Holiday Gift Books 2: The ‘Lighter-but-still-a-bit-cynical’ Read

2016 has been quite a year for most. The list of ‘negative things that happened in 2016’ is too long to fit here and also unnecessary, as undoubtably everywhere will be compiling lists as their ‘best of the year’ features quickly turn into ‘worst of the year’ features (my personal recommendation is to watch Charlie Brooker’s annual take on the year, 2016 Wipe, which if previous years are anything to go by, will be bitter and depressing, but with the kind of realistic hope possible from a cynical comedy take on events).

As gifts go, 2016 wouldn’t be great. Instead, here’s some lighter reads, but not those that are overly schmalzy, twee, or mundane. Books that offer a bit of a smile, hopefully, but also don’t patronise you by trying to claim that everything is rosy.
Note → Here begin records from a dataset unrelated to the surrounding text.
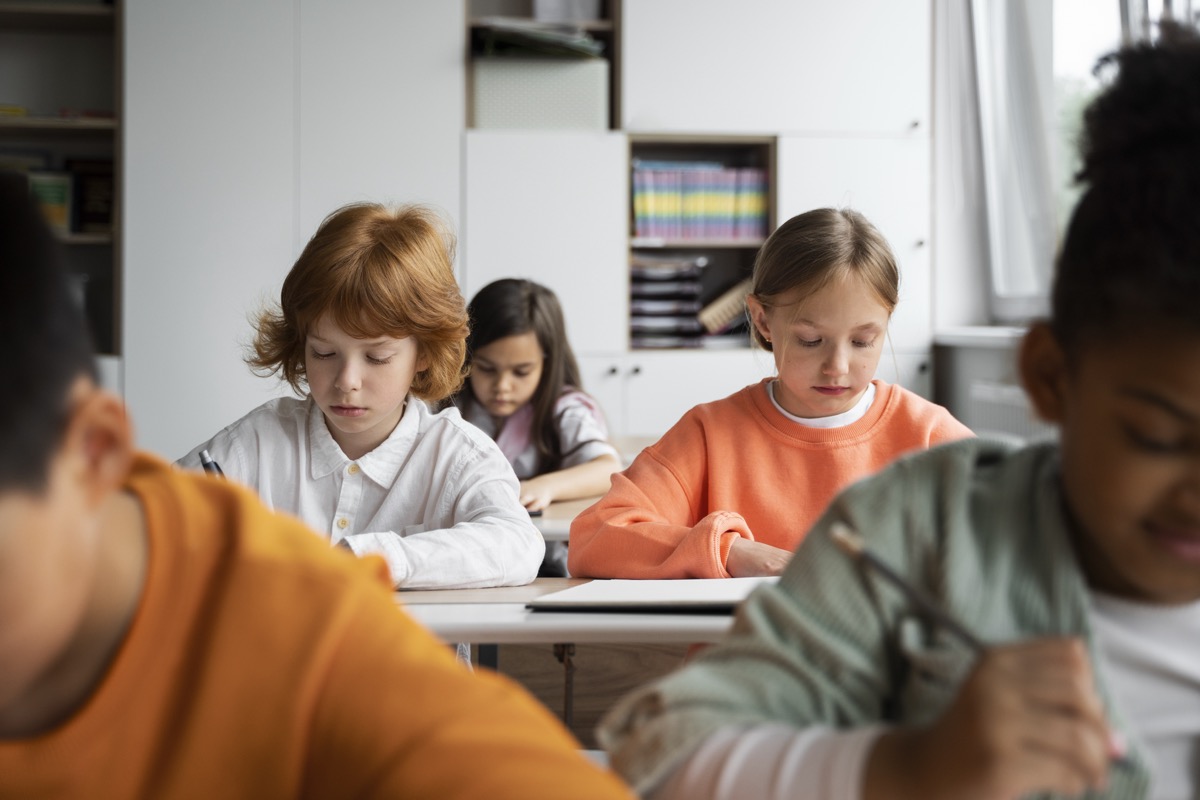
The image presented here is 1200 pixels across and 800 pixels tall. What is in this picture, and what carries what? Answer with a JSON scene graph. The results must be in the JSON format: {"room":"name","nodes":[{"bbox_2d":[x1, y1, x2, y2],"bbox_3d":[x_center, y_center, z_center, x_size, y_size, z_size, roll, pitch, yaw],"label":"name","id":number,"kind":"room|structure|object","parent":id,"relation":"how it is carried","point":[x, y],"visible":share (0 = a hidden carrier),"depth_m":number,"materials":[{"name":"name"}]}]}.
{"room":"classroom","nodes":[
{"label":"classroom","id":0,"kind":"room"},
{"bbox_2d":[0,167,633,799],"bbox_3d":[-0.252,0.315,1.096,0.517,0.832,0.448,0,1,-4],"label":"child","id":1,"kind":"object","parent":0,"point":[62,411],"visible":0.99,"depth_m":1.05},
{"bbox_2d":[174,205,546,603],"bbox_3d":[-0.344,0.183,3.019,0.459,0.872,0.448,1,1,22],"label":"child","id":2,"kind":"object","parent":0,"point":[374,339],"visible":0.64,"depth_m":3.00},
{"bbox_2d":[198,448,224,477],"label":"pen","id":3,"kind":"object","parent":2,"relation":"in","point":[205,455],"visible":0.24,"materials":[{"name":"black"}]},
{"bbox_2d":[446,277,616,576],"bbox_3d":[-0.172,0.176,4.501,0.400,0.805,0.442,0,1,20],"label":"girl","id":4,"kind":"object","parent":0,"point":[534,290],"visible":0.55,"depth_m":4.49},
{"bbox_2d":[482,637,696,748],"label":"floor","id":5,"kind":"structure","parent":0,"point":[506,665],"depth_m":4.58,"materials":[{"name":"brown wood"}]},
{"bbox_2d":[0,0,122,358],"bbox_3d":[-1.868,-0.624,6.318,1.119,2.193,0.404,0,1,-4],"label":"bookshelf","id":6,"kind":"object","parent":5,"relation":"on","point":[78,12],"visible":0.51,"depth_m":6.46,"materials":[{"name":"brown wood"}]},
{"bbox_2d":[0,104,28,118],"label":"book","id":7,"kind":"object","parent":6,"relation":"in","point":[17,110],"visible":0.76,"depth_m":6.22,"materials":[{"name":"yellow paper"}]},
{"bbox_2d":[27,169,71,233],"bbox_3d":[-1.580,-0.546,6.348,0.127,0.190,0.122,0,1,-4],"label":"book","id":8,"kind":"object","parent":6,"relation":"in","point":[55,199],"visible":0.66,"depth_m":6.31,"materials":[{"name":"green paper"}]},
{"bbox_2d":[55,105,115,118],"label":"book","id":9,"kind":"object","parent":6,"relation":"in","point":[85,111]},
{"bbox_2d":[69,157,114,234],"bbox_3d":[-1.447,-0.574,6.399,0.154,0.227,0.121,0,1,-4],"label":"book","id":10,"kind":"object","parent":6,"relation":"in","point":[99,220],"visible":0.73,"depth_m":6.36,"materials":[{"name":"paper"}]},
{"bbox_2d":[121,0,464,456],"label":"tall cabinet","id":11,"kind":"object","parent":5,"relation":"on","point":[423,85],"visible":0.61,"depth_m":6.03,"materials":[{"name":"white"}]},
{"bbox_2d":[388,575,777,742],"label":"desk","id":12,"kind":"object","parent":5,"relation":"on","point":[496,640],"visible":0.21,"depth_m":2.29,"materials":[{"name":"wood"}]},
{"bbox_2d":[526,576,779,615],"bbox_3d":[0.102,0.193,2.263,0.274,0.017,0.262,0,1,15],"label":"notebook","id":13,"kind":"object","parent":12,"relation":"on","point":[689,595],"visible":0.79,"depth_m":2.18,"materials":[{"name":"paper"}]},
{"bbox_2d":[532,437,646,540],"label":"desk","id":14,"kind":"object","parent":5,"relation":"on","point":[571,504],"visible":0.09,"depth_m":3.76,"materials":[{"name":"wood"}]},
{"bbox_2d":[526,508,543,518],"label":"pen","id":15,"kind":"object","parent":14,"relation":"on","point":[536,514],"visible":0.24,"depth_m":3.33,"materials":[{"name":"black"}]},
{"bbox_2d":[462,0,932,446],"bbox_3d":[0.263,-0.477,6.495,1.283,2.358,0.592,0,1,-4],"label":"white cabinet","id":16,"kind":"object","parent":5,"relation":"on","point":[785,162],"visible":0.48,"depth_m":6.28,"materials":[{"name":"white"}]},
{"bbox_2d":[471,57,610,130],"bbox_3d":[-0.180,-0.858,6.452,0.410,0.220,0.321,0,1,-4],"label":"storage box","id":17,"kind":"object","parent":16,"relation":"in","point":[496,110],"visible":0.79,"depth_m":6.31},
{"bbox_2d":[472,19,604,60],"bbox_3d":[-0.177,-1.020,6.499,0.395,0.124,0.358,0,1,-4],"label":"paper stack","id":18,"kind":"object","parent":17,"relation":"on","point":[583,45],"visible":0.5,"depth_m":6.39,"materials":[{"name":"paper"}]},
{"bbox_2d":[531,0,601,22],"bbox_3d":[-0.098,-1.194,6.533,0.210,0.231,0.216,0,1,-4],"label":"box","id":19,"kind":"object","parent":16,"relation":"in","point":[541,5],"visible":0.57,"depth_m":6.45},
{"bbox_2d":[629,255,706,348],"bbox_3d":[0.166,-0.286,6.535,0.283,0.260,0.301,0,1,-4],"label":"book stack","id":20,"kind":"object","parent":16,"relation":"in","point":[670,274],"visible":0.77,"depth_m":6.44,"materials":[{"name":"paper"}]},
{"bbox_2d":[631,160,769,241],"bbox_3d":[0.283,-0.575,6.533,0.435,0.246,0.253,0,1,-4],"label":"book row","id":21,"kind":"object","parent":16,"relation":"in","point":[712,211],"visible":0.77,"depth_m":6.45,"materials":[{"name":"paper"}]},
{"bbox_2d":[697,277,753,339],"bbox_3d":[0.400,-0.264,6.585,0.252,0.187,0.225,0,1,-4],"label":"book","id":22,"kind":"object","parent":16,"relation":"in","point":[736,295],"visible":0.56,"depth_m":6.48,"materials":[{"name":"paper"}]},
{"bbox_2d":[571,204,972,585],"bbox_3d":[0.253,0.174,2.998,0.493,0.840,0.476,0,1,-4],"label":"girl","id":23,"kind":"object","parent":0,"point":[769,427],"visible":0.64,"depth_m":2.97},
{"bbox_2d":[603,39,1199,799],"bbox_3d":[0.283,0.219,1.224,0.498,0.809,0.439,0,1,-4],"label":"child","id":24,"kind":"object","parent":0,"point":[1064,476],"visible":1,"depth_m":1.20},
{"bbox_2d":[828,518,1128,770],"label":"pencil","id":25,"kind":"object","parent":24,"relation":"in","point":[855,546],"visible":0.5,"depth_m":1.22,"materials":[{"name":"wood"}]},
{"bbox_2d":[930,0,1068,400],"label":"wall","id":26,"kind":"structure","parent":0,"point":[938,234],"depth_m":6.59,"materials":[{"name":"white paint"}]},
{"bbox_2d":[933,325,1028,346],"bbox_3d":[1.265,-0.164,5.774,0.351,0.055,1.288,0,1,-4],"label":"window sill","id":27,"kind":"structure","parent":26,"relation":"attached to","point":[999,334],"depth_m":6.17,"materials":[{"name":"white"}]},
{"bbox_2d":[965,380,1048,440],"bbox_3d":[1.144,0.228,5.744,0.069,0.506,1.108,0,1,-4],"label":"radiator","id":28,"kind":"object","parent":26,"relation":"attached to","point":[1008,400],"visible":0.18,"depth_m":5.97,"materials":[{"name":"white"}]},
{"bbox_2d":[965,0,1199,326],"bbox_3d":[1.426,-1.064,5.651,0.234,1.798,2.657,0,1,-4],"label":"window","id":29,"kind":"structure","parent":26,"relation":"in","point":[1081,19],"depth_m":6.48,"materials":[{"name":"glass"}]},
{"bbox_2d":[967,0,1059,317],"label":"curtain","id":30,"kind":"object","parent":29,"relation":"attached to","point":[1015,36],"visible":0.57,"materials":[{"name":"fabric"}]}
]}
  • America Unchained by Dave Gorman – Gorman is a comedian who currently has a very good show airing on Dave (the channel, I know it’s confusing), but I first knew of him through his books. When recently rereading America Unchained, it was clear to me that his account of a challenge to get from coast to coast in America without using the big chain companies, a journey beset with problems and the signs of an unchained world quickly disappearing, is still relevant today. As well as this, it is touching and funny and provided me with a look at parts of America you don’t always see on TV.
  • ‘Campus Trilogy’ by David Lodge – This trilogy that aren’t quite a trilogy, namely Changing Places, Small World, and Nice Work, are novels set on university campuses in Britain and America, featuring a lot of jokes about the disheartening side of academia (bear in mind these are quite dated now so even more disheartening) and confusions between British people and the rest of the world, particularly the USA. Particularly good to buy for English students/ex-English students who will understand both the literary jokes and the questions of what the hell to do with an English degree.
  • Spectacles by Sue Perkins – I’m not usually a famous person autobiography person unless that person is a writer with a tendency to write themselves into their works anyway (Isherwood and Burgess, I’m looking at you), but my mum leant me this and having got into Bake Off this year, I thought I’d give it a go. It’s a funny memoir with lots of self-deprecation and stories about dogs. There’s also a strangely accurate description of what its like to go to Oxbridge and have people tell you to make sure you don’t end up ‘going posh’ by the experience.